*** RECORDS FOR THIS TASK Section Begins ***
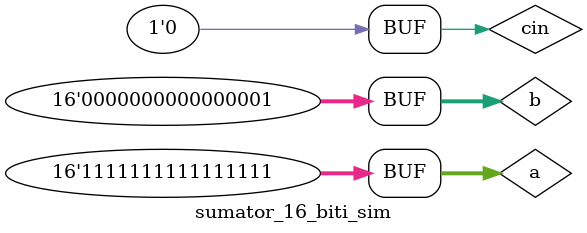
<source format=v>
`timescale 1ns / 1ps


module sumator_16_biti_sim(

    );
    
    reg[15:0] a, b;
    reg cin;
    wire[15:0] result;
    wire cout;
    
    sumator_16_biti nume(a, b, cin, result, cout);
    
    initial begin 
        a=0; b=0; cin=0;
        #50
        a=2000;
        b=3000;
        #50
        a = 100;
        b = 200;
        #50
        a = 65535;
        b = 1;
    end
endmodule

</source>
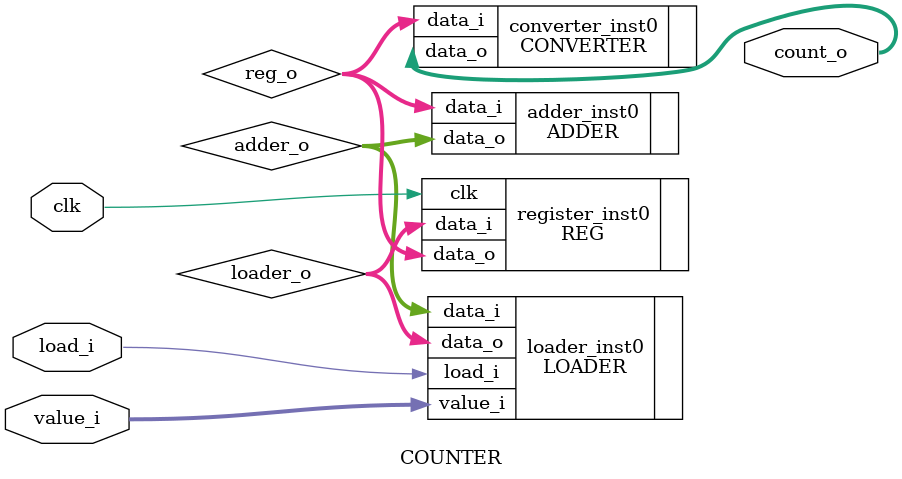
<source format=v>
module COUNTER(count_o, load_i, value_i, clk);
	input 	clk, load_i;
	input		[3:0] value_i;
	output 	[3:0] count_o;
	
	wire 	clk, load_i;
	wire	[3:0] count_o;
	wire	[3:0] value_i;
	
	// Internal wires
	wire	[2:0] adder_o;
	wire	[2:0] reg_o, loader_o;           
	
	REG			register_inst0(
											.clk(clk),
											.data_i(loader_o),
											.data_o(reg_o)
										);
	LOADER		loader_inst0(
										.data_o(loader_o),
										.load_i(load_i),
										.value_i(value_i),
										.data_i(adder_o)
									);
	ADDER			adder_inst0(
										.data_i(reg_o),
										.data_o(adder_o)
									);
	CONVERTER	converter_inst0(
											.data_i(reg_o),
											.data_o(count_o)
										);
endmodule
</source>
*** RECORDS FOR THIS TASK Section Ends ***
Where does the word "cout" appear in the listing? List each line that holds it.

    wire cout;
    sumator_16_biti nume(a, b, cin, result, cout);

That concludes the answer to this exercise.